Nomalanga Mhlanga (30), a registered voter says political leaders in the country use violence to intimidate people and as such the electorate is not free to choose leaders they want.
“People have lost faith in elections because even if they vote, the process is manipulated by a few individuals and nothing changes. As a young woman, I feel deprived of a free environment to choose the leaders I want. What saddens me the most is that I and other women are suffering and we have a lot to lose by not participating in elections,” says Nomalanga.
Nomalanga says more than four decades after the country attained independence following a protracted armed struggle, the country has failed to hold any credible elections. She says all the previous elections were marred by controversy as a result of violence, intimidation and rigging.
“In 2018 my sister was attacked by a mob at her house in Emganwini suburb in one of Bulawayo’s high density suburbs. She was contesting to be a councillor and she became a target during the process of canvassing for support. Her house was destroyed by stone throwing hooligans who could have killed her if law enforcement agents had not intervened,” says Nomalanga.
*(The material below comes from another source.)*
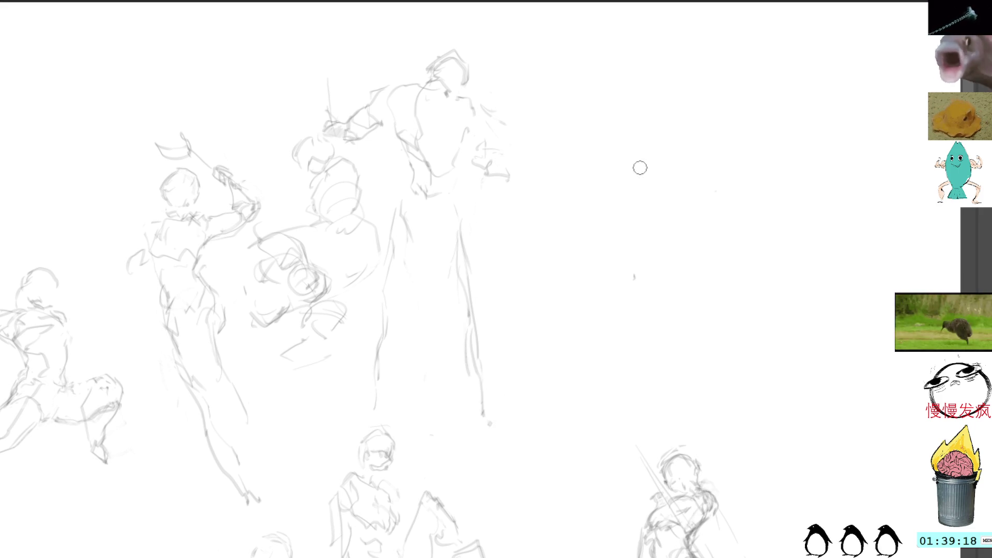
drag(641, 178, 593, 93)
After the attack, Nomalanga says her sister fled the country to seek refuge as a result of continued threats of violence against her. She says even some of her close relatives were also targeted with threats of violence. She says from that incident, she has vowed never to talk openly about her political decisions and to participate in campaigns.
Bongiwe Tshuma (40), another woman who is a registered voter in Bulawayo, says there is need to implement tough laws to end political violence so that women can freely participate without fearing for their lives. She says young women and girls need capacity building so that they understand the electoral playing field.
“It is important to educate girls to levels where they are assertive and have more self-realisation. This can bring a positive change to how women perceive themselves in politics and also open up dialogue on how to stand firm in electoral processes,” says Bongiwe.
Bongiwe says more effort should be put to achieve gender equity in politics so that there are more women in decision making roles. She says the current political environment is male dominated
Lungile Moyo (33), a survivor of political violence says her education was almost ruined by political violence in 2008 when she was doing her advanced level studies at a school in Filabusi, in Matabeleland South. Lungile says she is a registered voter but she has never voted because of fear.
“In 2008 when I was doing my Advanced Level studies in Filabusi, violence flared in the area as the country was drawing towards elections. At times we would be caught up in street fights as political parties fought for dominance. School authorities had to close schools after realising that our lives were in danger,” says Lungile.
Lungile says the violence she witnessed remains etched in her mind and she has told herself that participating in politics is not worth it. She says political leaders in the country treat people as their personal subjects and do not value other people’s lives.
“Some young unemployed people are ordered to burn people’s houses and harm political opponents. This is not what I want as a woman. I need a peaceful environment where I know that I am protected by the law. I need to move freely and interact freely without fear of repercussions,” says Lungile.